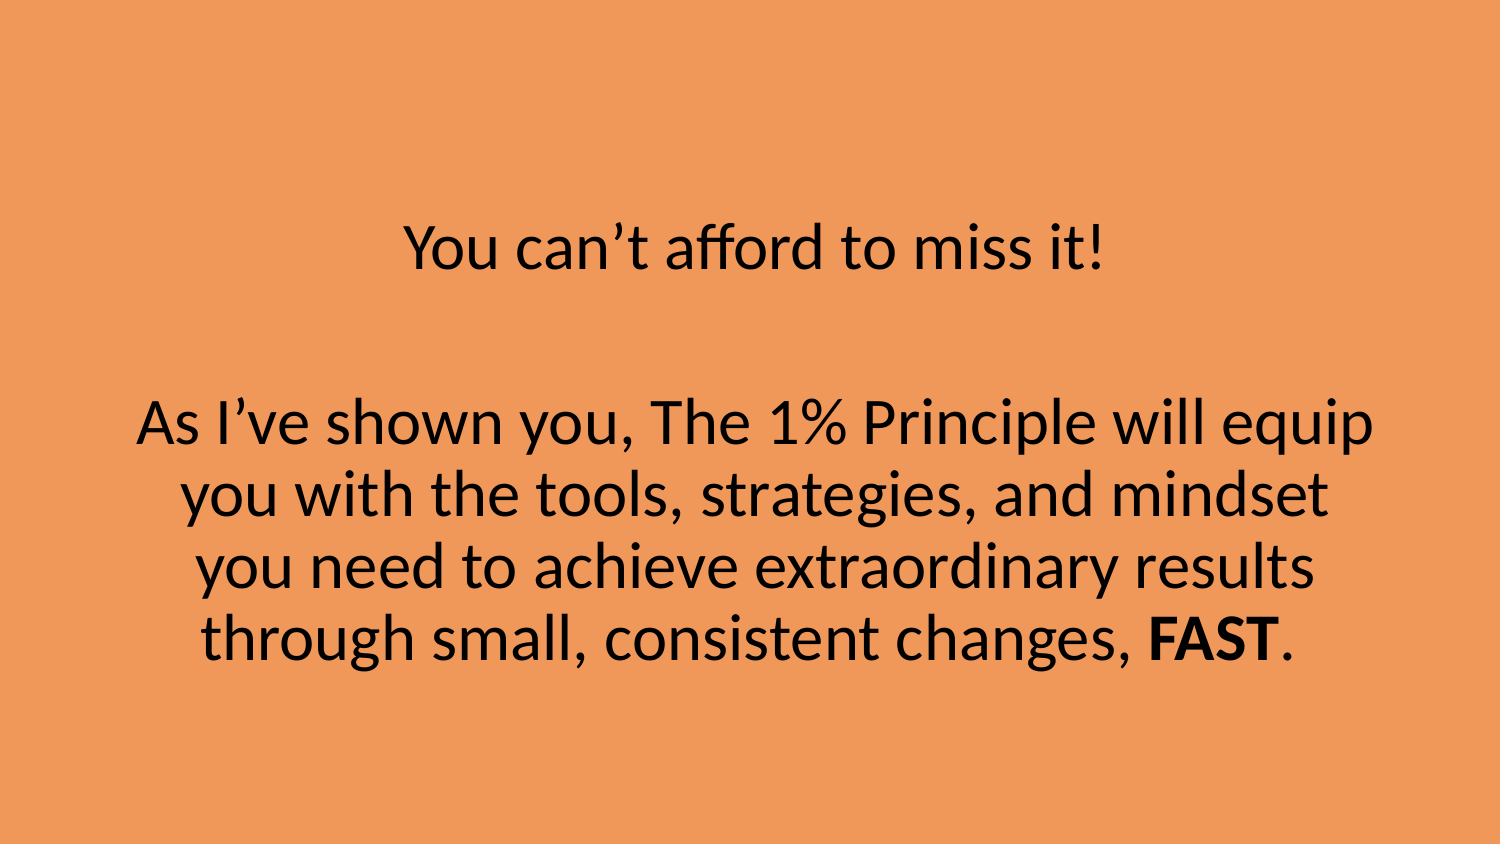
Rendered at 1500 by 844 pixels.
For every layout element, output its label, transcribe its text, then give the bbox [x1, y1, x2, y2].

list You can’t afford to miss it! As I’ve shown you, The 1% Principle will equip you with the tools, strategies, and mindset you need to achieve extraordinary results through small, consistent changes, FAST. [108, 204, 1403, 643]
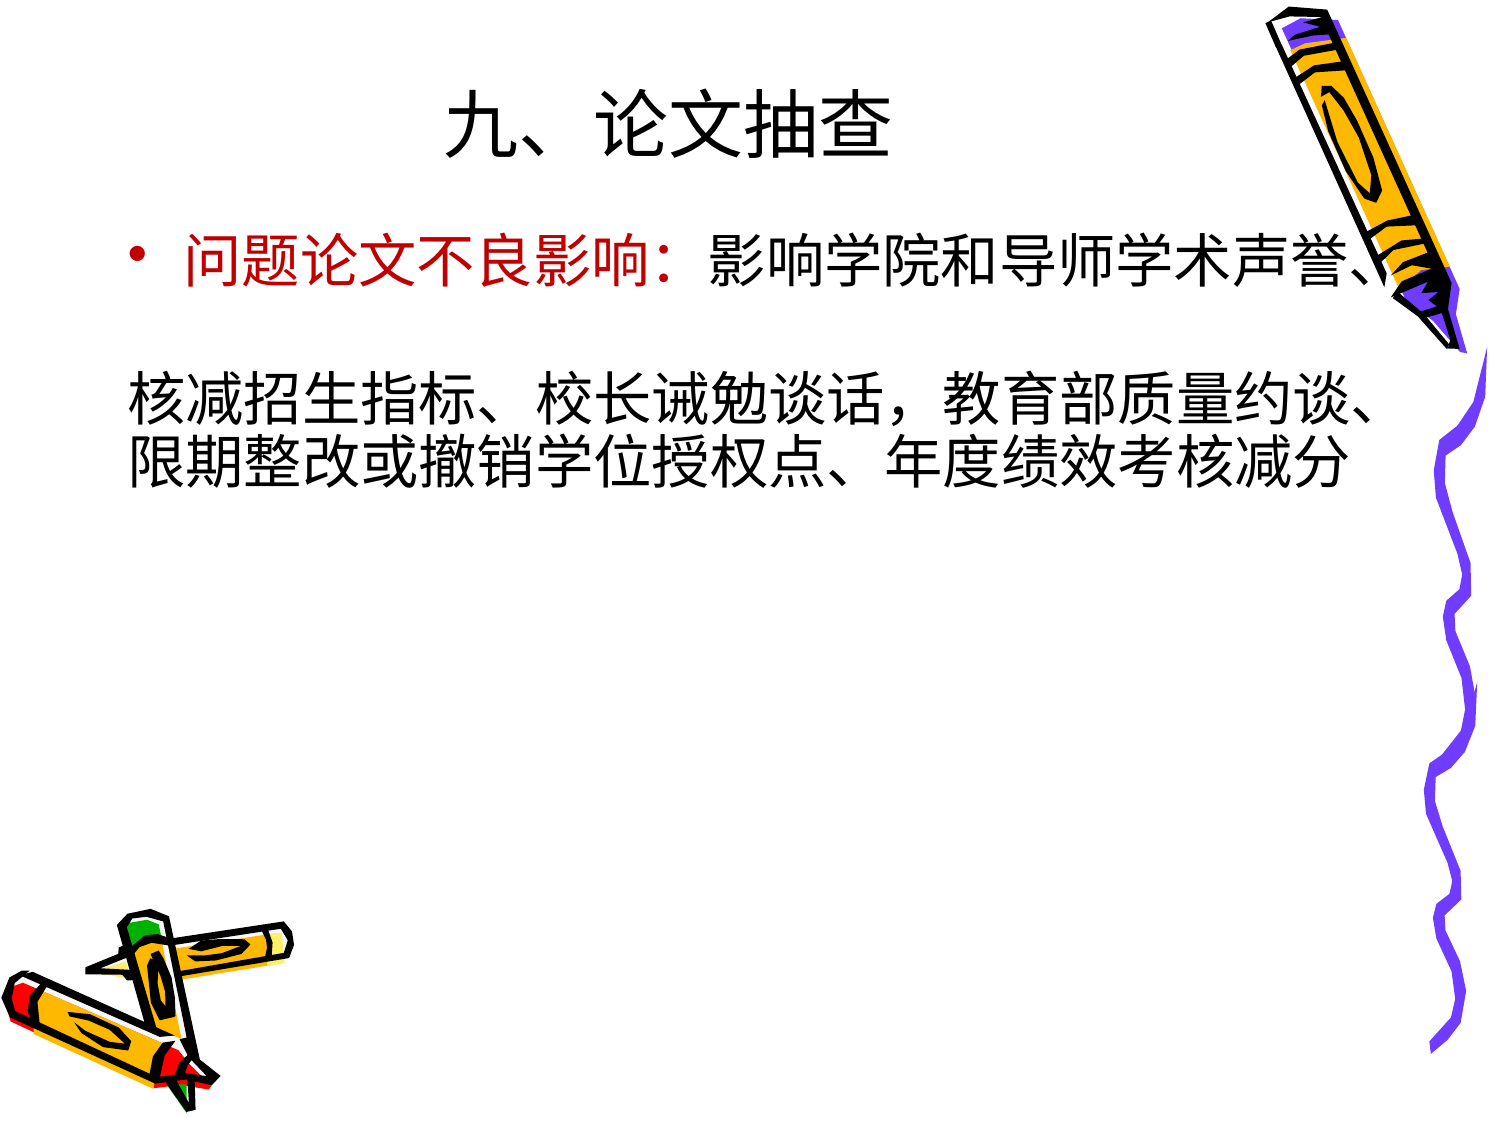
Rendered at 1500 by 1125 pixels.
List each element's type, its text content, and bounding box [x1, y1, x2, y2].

• • • • • • •

* EXERCISE PROMPT *
Write out all the records exactly, omitting the images.

* RESPONSE BELOW *
Rendered at 1500 by 844 pixels.
For every layout element, output its label, transcribe its text, then give the bbox [x1, y1, x2, y2].

list You can’t afford to miss it! As I’ve shown you, The 1% Principle will equip you with the tools, strategies, and mindset you need to achieve extraordinary results through small, consistent changes, FAST. [108, 204, 1403, 643]
Rendered at 1500 by 1125 pixels.
List each element's type, its text content, and bounding box [x1, y1, x2, y2].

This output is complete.